La Cour administrative d’appel de Lyon vient préciser les limites de la règle d’appréciation globale des capacités des candidats se présentant en groupement : les effectifs du co-traitant ne disposant pas de la spécialité requise pour l’exécution du marché ne peuvent être retenus
La société Soprema SA a été candidate à l’attribution du lot « étanchéité » d’un marché de travaux lancé par la Ville d’ANNECY. Son offre, classée en deuxième position, a été rejetée au profit d’un groupement momentané d’entreprises constitué des sociétés Ceccon Frères et APC Etanch’.
Le candidat évincé a engagé un recours indemnitaire à l’encontre de la collectivité fondé sur l’irrégularité de l’attribution et demandé l’indemnisation du préjudice subi en raison de ses chances sérieuses de remporter le marché.
Par un jugement n° 0043094 en date du 15 février 2008, le Tribunal Administratif de GRENOBLE a fait droit à cette demande et condamné la Ville d’Annecy à verser à la société Holding Soprema SA la somme de 33 650 euros outre intérêts au taux légal capitalisables, en indemnisation des conséquences de son éviction irrégulière du marché de travaux.
La société requérante estimant que sa demande n’avait été que partiellement satisfaite, a fait appel de cette décision notamment pour solliciter un montant indemnitaire plus important.
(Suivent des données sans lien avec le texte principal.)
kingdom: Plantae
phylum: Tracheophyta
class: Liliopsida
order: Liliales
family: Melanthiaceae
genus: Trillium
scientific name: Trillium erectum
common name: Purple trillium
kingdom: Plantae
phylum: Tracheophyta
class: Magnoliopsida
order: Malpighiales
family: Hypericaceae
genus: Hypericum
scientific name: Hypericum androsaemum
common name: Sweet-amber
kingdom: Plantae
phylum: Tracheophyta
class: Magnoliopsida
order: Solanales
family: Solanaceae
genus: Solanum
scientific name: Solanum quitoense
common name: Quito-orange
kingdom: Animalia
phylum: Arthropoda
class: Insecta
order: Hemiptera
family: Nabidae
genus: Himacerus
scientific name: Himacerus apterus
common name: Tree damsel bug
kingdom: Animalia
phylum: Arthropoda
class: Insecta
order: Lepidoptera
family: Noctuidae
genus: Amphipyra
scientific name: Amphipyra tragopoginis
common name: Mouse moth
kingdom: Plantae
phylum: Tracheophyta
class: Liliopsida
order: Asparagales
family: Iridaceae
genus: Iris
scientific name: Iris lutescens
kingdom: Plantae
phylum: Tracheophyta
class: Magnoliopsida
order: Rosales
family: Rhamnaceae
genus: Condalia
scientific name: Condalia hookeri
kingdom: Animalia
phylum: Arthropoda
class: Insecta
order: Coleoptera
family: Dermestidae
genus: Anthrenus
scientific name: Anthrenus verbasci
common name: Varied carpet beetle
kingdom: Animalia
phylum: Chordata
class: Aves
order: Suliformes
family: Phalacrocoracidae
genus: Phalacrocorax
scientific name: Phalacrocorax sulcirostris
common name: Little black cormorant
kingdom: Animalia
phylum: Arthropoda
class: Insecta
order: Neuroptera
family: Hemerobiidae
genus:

La Cour fait droit à cette demande en réformant le jugement de première instance et en portant le montant octroyé de 33 650 euros à 53 216, 45 euros.
L’intérêt de cet arrêt réside principalement dans la précision des limites du l’appréciation globale que doit porter le pouvoir adjudicateur sur les capacités d’un groupement. Si la décision a été rendue sous l’empire des dispositions du Code des marchés publics du 7 janvier 2004, il n’en demeure pas moins que la solution est entièrement transposable aux dispositions du Code des marchés publics actuellement en vigueur.
On rappellera que l’article 52, I, alinéa 5 de ce même code précise que : “l'appréciation des capacités professionnelles, techniques et financières d'un groupement est globale. Il n'est pas exigé que chaque membre du groupement ait la totalité des compétences techniques requises pour l'exécution du marché.”
En l’espèce, le règlement de la consultation relatif au lot étanchéité exigeait, au titre des pièces de la candidature, des « qualifications et classification (Qualibat) 3212 (étanchéité en matériaux bitumeux en feuilles) », ainsi qu’un effectif minimum de 16 personnes.
En premier lieu, la Cour fait application de la règle de l’appréciation globale des capacités du groupement attributaire. En effet, elle admet implicitement que le groupement attributaire puisse comporter un co-traitant, en l’espèce la société Ceccon Frères, entreprise spécialisée en maçonnerie, ne produisant ni certification, ni références en matière de travaux d’étanchéité.
Toutefois, et c’est là tout l’intérêt de la décision, le juge refuse de considérer que les effectifs propres de ce co-traitant puissent être englobés dans la capacité minimale de production, en l’occurrence les effectifs minimums exigés, dont devait disposer le groupement.
Autrement dit, s’il est admis qu’un co-traitant ne présente pas les qualifications requises, notamment au titre des capacités techniques, encore faut-il que les moyens humains exigés soient ceux du co-traitant disposant de telles qualifications dès lors que ces dernières conditionnent l’exécution du marché.
En l’espèce, la Cour a ainsi estimé que le groupement attributaire ne disposait pas, dans la spécialité requise pour l’exécution du marché, de l’effectif minimum exigé. On notera dans cette affaire, que les effectifs du deuxième co-traitant, présentant seul des qualifications en étanchéité, étaient au maximum de 11 personnes. Par conséquent, la Cour a considéré le groupement attributaire avait été irrégulièrement retenu et la société requérante irrégulièrement évincée.
On peut supposer qu’une telle solution applicable aux moyens humains des membres du groupement pourra également s’appliquer aux moyens matériels dès lors que le règlement de la consultation formulera des exigences dans ce sens.
Une telle solution ne pourra qu’appeler les pouvoirs adjudicateurs à être particulièrement vigilant lors de l’analyse des candidatures des groupements candidats, surtout au moment de la rédaction de leurs dossiers de consultation des entreprises. Pour éviter toute interprétation susceptible de mener le pouvoir adjudicateur et les candidats évincés au contentieux, un règlement de consultation très précis sur les exigences en termes de moyens humains et/ou matériels des membres des groupements candidats par rapport à la spécialité requise pour l’exécution du marché, sera le bienvenu.